**GEGEVEN TEKST**.
⟨

In 2021 werd de verdeling 50% obligaties, 25% aandelen, 15% alternatieve beleggingen en 10% cash. IBS werd toen de fiduciair vermogensbeheerder en KWF maakte de switch van actieve mandaten naar passieve mandaten, met de gebruikelijke uitsluitingen.

Het vermogen slonk in 2022 met €36,1 mln. Dat was na een uitzonderlijk negatief rendement van 10,6%, volgens hun eigen opgaven.

KWF zegt haar vermogen met een langetermijndoel te beheren om het in stand te houden. Het koersverlies in 2022 is voor de organisatie niet meer dan een momentopname. Koersfluctuaties (positief en negatief) worden opgevangen middels een bestemmingsreserve koersresultaten.

KWF liet vanwege het verlies in 2023 een extern bureau het beleggingsbeleid toetsen. De studie noemt het gevoerde beleid passend en verantwoord. Het jaar 2023 laat een herstel van de portefeuille zien. Per 3 november: +3,74%.

Van Duijn vindt dat goede doelen moeten streven naar het vermogensbehoud in reële termen. Maar dat lukt op deze manier zeker niet. ‘Ook met een halve eeuw ervaring kun je de markt niet voorspellen.’ Met alle nadruk op obligaties wordt het boeken van rendement komende jaren nog lastig. ‘Het is een misvatting dat obligaties veilig zijn en dat verandert voorlopig niet.’ Zijn pleidooi bij KWF om veel meer in aandelen te beleggen was kansloos, zegt hij.

Het totale beursverlies van de beleggende CBF-erkende goede doelen in Nederland ligt op ongeveer €250 mln. Dit jaar zorgen de gestegen aandelenkoersen voor herstel. Maar op obligaties dreigen nieuwe verliezen.

⟩

**OPGAVEN**.
(A) Schrijf het gedeelte tussen "Van Duijn vindt" en "dreigen nieuwe verliezen.", beide inbegrepen, letterlijk over uit de tekst over het vermogen van KWF.
(B) Noem alle beleggingscategorieën die volgens de tekst over het vermogen van KWF deel uitmaakten van de verdeling in 2021.
(C) Schrijf de tekst over het vermogen van KWF verder, te beginnen na de laatste zin.

**GEGEVEN INFORMATIE**.
⟨

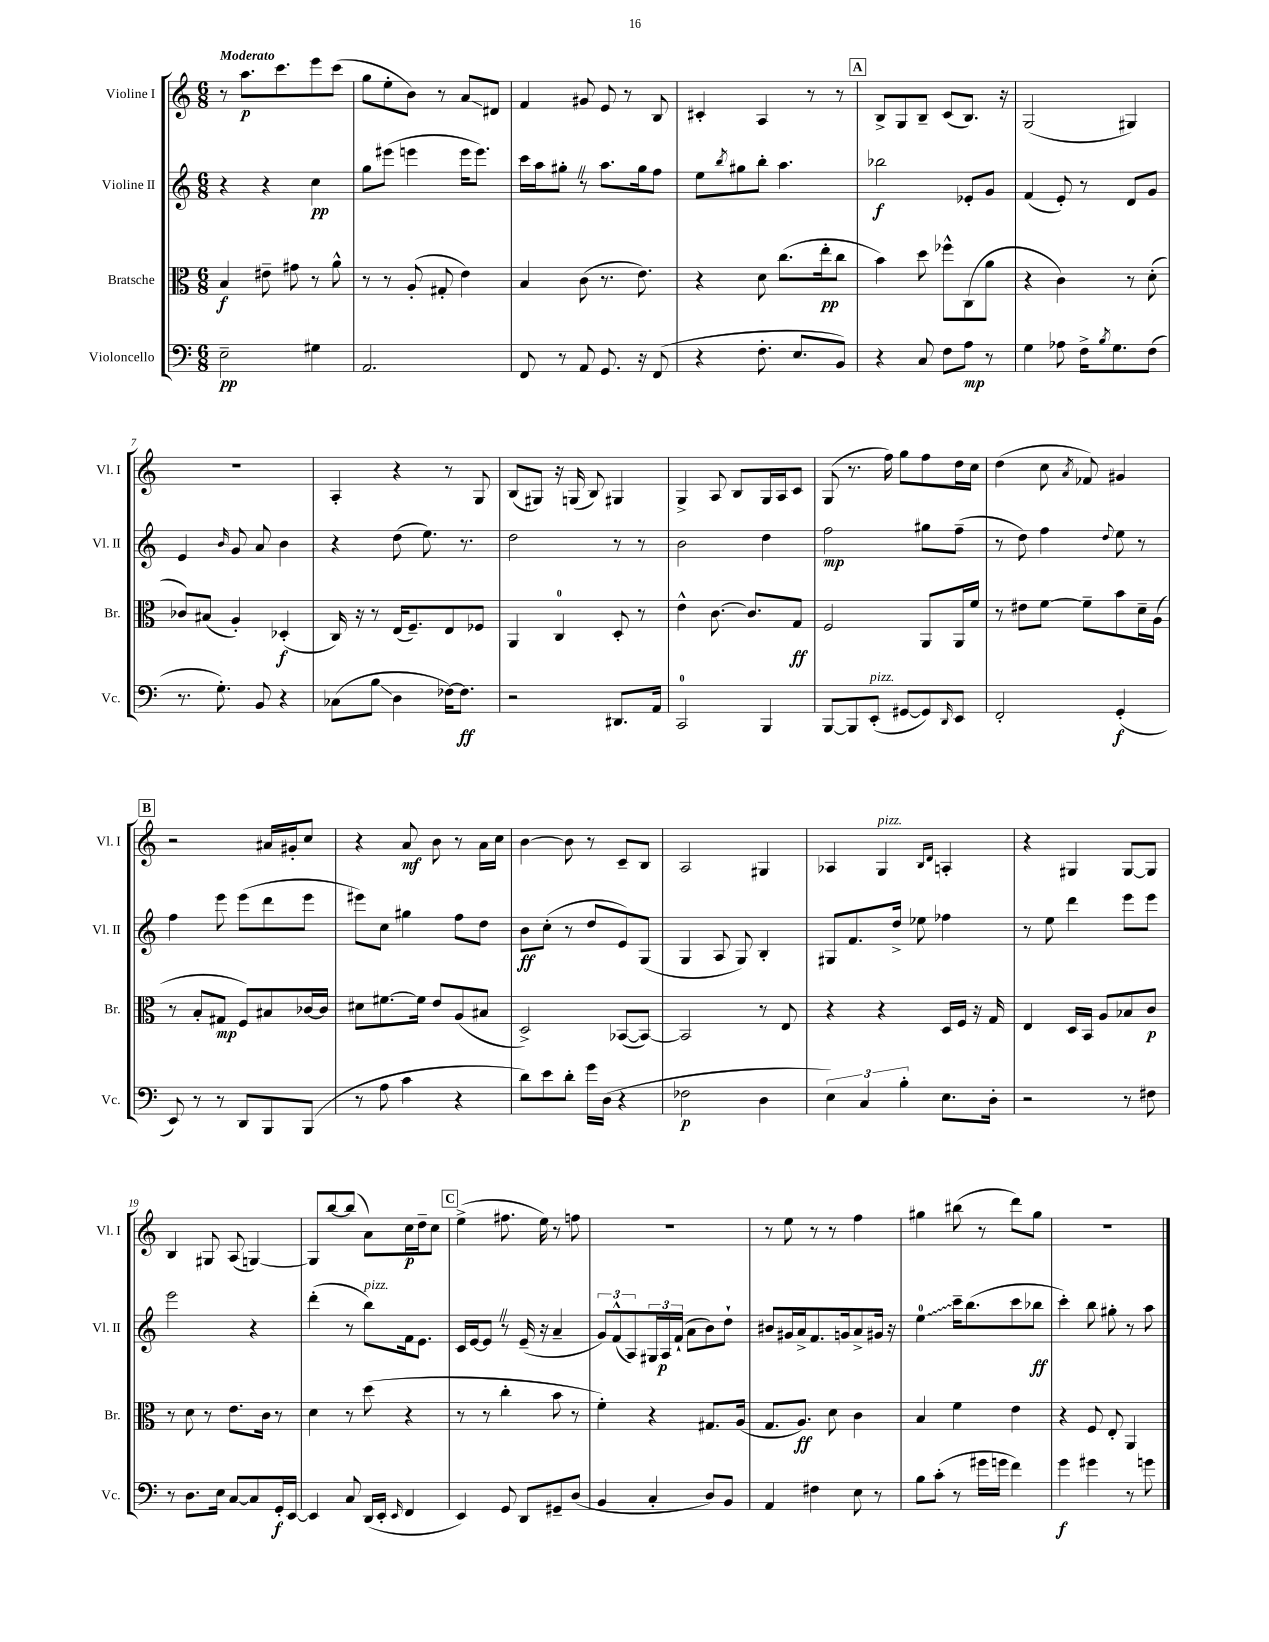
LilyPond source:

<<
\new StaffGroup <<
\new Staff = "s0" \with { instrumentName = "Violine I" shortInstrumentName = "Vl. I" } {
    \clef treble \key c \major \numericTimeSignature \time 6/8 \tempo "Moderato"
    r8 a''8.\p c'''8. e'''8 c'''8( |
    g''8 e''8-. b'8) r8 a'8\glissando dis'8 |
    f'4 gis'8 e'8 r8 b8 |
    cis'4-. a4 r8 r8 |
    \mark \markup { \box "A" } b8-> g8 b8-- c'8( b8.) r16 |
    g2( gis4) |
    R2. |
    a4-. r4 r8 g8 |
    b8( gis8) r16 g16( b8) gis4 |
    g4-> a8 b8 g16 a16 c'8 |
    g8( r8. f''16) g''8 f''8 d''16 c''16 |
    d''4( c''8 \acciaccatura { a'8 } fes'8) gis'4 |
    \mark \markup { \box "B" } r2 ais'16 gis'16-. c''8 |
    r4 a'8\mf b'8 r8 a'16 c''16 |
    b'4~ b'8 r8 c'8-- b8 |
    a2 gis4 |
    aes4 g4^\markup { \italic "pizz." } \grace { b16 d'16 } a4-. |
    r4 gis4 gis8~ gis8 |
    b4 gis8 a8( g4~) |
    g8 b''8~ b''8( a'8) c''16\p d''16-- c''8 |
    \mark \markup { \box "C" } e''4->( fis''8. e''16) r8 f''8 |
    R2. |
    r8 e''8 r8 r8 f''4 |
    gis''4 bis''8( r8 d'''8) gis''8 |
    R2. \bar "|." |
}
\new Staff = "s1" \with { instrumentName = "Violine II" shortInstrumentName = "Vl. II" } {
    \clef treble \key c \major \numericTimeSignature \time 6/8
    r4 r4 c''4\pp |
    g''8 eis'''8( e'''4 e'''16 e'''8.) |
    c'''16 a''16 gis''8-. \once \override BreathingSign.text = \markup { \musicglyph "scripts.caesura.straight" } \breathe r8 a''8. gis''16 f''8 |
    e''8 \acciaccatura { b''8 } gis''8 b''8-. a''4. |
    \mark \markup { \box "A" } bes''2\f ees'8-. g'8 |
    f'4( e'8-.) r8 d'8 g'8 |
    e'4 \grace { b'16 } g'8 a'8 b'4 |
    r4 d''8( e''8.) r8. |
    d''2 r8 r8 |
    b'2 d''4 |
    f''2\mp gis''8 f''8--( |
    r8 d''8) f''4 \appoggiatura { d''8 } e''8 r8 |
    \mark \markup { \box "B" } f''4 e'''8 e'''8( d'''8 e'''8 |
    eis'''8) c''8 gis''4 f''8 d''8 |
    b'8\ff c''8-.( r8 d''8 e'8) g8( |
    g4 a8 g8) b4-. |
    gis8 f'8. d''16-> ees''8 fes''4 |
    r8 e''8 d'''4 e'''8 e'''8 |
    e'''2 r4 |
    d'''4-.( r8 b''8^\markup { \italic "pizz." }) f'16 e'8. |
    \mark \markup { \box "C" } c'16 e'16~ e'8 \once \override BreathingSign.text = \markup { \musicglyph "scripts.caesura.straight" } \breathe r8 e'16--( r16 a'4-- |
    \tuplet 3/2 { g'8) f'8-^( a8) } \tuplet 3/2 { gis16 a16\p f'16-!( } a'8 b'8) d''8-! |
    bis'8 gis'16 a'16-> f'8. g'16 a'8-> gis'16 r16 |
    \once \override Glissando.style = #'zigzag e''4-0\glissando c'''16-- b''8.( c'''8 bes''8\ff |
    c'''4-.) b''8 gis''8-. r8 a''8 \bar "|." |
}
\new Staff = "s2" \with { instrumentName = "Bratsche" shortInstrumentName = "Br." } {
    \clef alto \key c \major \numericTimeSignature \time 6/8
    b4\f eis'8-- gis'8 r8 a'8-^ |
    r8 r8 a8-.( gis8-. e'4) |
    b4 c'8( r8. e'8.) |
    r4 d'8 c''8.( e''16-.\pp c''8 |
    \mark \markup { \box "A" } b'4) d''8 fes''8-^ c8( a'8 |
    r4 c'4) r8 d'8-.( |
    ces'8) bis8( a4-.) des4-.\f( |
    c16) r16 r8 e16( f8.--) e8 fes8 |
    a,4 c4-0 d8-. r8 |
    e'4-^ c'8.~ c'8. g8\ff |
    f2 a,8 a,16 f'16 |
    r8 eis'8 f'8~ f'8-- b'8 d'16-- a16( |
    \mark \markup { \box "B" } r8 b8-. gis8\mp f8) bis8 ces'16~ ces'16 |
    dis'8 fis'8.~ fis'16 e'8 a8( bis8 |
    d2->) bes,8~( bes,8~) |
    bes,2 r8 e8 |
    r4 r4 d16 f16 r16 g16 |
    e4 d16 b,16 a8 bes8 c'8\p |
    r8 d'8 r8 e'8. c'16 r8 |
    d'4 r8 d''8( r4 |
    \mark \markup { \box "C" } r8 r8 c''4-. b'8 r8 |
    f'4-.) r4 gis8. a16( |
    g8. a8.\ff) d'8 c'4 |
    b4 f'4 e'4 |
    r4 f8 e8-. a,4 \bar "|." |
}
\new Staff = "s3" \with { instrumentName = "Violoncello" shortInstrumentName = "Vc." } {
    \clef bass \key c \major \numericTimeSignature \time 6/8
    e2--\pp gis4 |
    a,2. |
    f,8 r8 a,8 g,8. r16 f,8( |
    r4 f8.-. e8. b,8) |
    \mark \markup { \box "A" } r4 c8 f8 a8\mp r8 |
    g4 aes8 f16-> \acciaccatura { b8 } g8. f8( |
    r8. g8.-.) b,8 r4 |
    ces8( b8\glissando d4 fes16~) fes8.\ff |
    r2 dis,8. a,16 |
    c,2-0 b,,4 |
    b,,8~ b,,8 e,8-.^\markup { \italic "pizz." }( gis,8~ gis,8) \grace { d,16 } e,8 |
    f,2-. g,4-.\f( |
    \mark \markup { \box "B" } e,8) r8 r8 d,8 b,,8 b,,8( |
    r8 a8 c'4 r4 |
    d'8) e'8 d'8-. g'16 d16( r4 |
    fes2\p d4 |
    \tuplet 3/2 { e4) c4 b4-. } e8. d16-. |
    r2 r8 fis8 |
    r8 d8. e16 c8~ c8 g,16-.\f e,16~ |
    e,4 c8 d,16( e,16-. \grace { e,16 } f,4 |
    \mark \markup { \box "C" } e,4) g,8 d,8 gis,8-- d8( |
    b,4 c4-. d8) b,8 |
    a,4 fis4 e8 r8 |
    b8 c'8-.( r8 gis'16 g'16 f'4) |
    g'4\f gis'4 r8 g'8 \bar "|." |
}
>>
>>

⟩

**ANTWOORDEN**.
(A)
Van Duijn vindt dat goede doelen moeten streven naar het vermogensbehoud in reële termen. Maar dat lukt op deze manier zeker niet. ‘Ook met een halve eeuw ervaring kun je de markt niet voorspellen.’ Met alle nadruk op obligaties wordt het boeken van rendement komende jaren nog lastig. ‘Het is een misvatting dat obligaties veilig zijn en dat verandert voorlopig niet.’ Zijn pleidooi bij KWF om veel meer in aandelen te beleggen was kansloos, zegt hij.

Het totale beursverlies van de beleggende CBF-erkende goede doelen in Nederland ligt op ongeveer €250 mln. Dit jaar zorgen de gestegen aandelenkoersen voor herstel. Maar op obligaties dreigen nieuwe verliezen.

(B) Obligaties, aandelen, alternatieve beleggingen en cash.

(C)
Natuurmonumenten is met bijna 950.000 leden een van de rijkste charitatieve stichtingen van Nederland. Het balanstotaal is ruwweg €300 mln. Daarvan zit de helft in effecten. Pauline Mulder krijgt elke maand het beursrendement door van de fiduciair beheerder bij Bank ten Cate. De cijfers kleurden donkerrood in 2022. ‘Dat neem je natuurlijk zeer serieus. Maar we negeren de waan van dag. Onze beleggingshorizon is net als onze missie langjarig.’

Het stevige koersverlies van €23 mln was voor Natuurmonumenten niet eens een record. In 2002 was de schade groter. Na dat rampjaar op de beurs zijn de financiële regels voor de fondsen aangescherpt. In de kredietcrisis van 2008 kreeg de organisatie net als veel andere fondsen toch weer klappen, ondanks defensieve portfolio’s. Vorig jaar was het fonds net bezig met een herschikking en afbouw van de obligatieportefeuille. De opbrengst van tientallen miljoenen euro’s aan cash hield Mulder langer aan. Een geluk bij een ongeluk.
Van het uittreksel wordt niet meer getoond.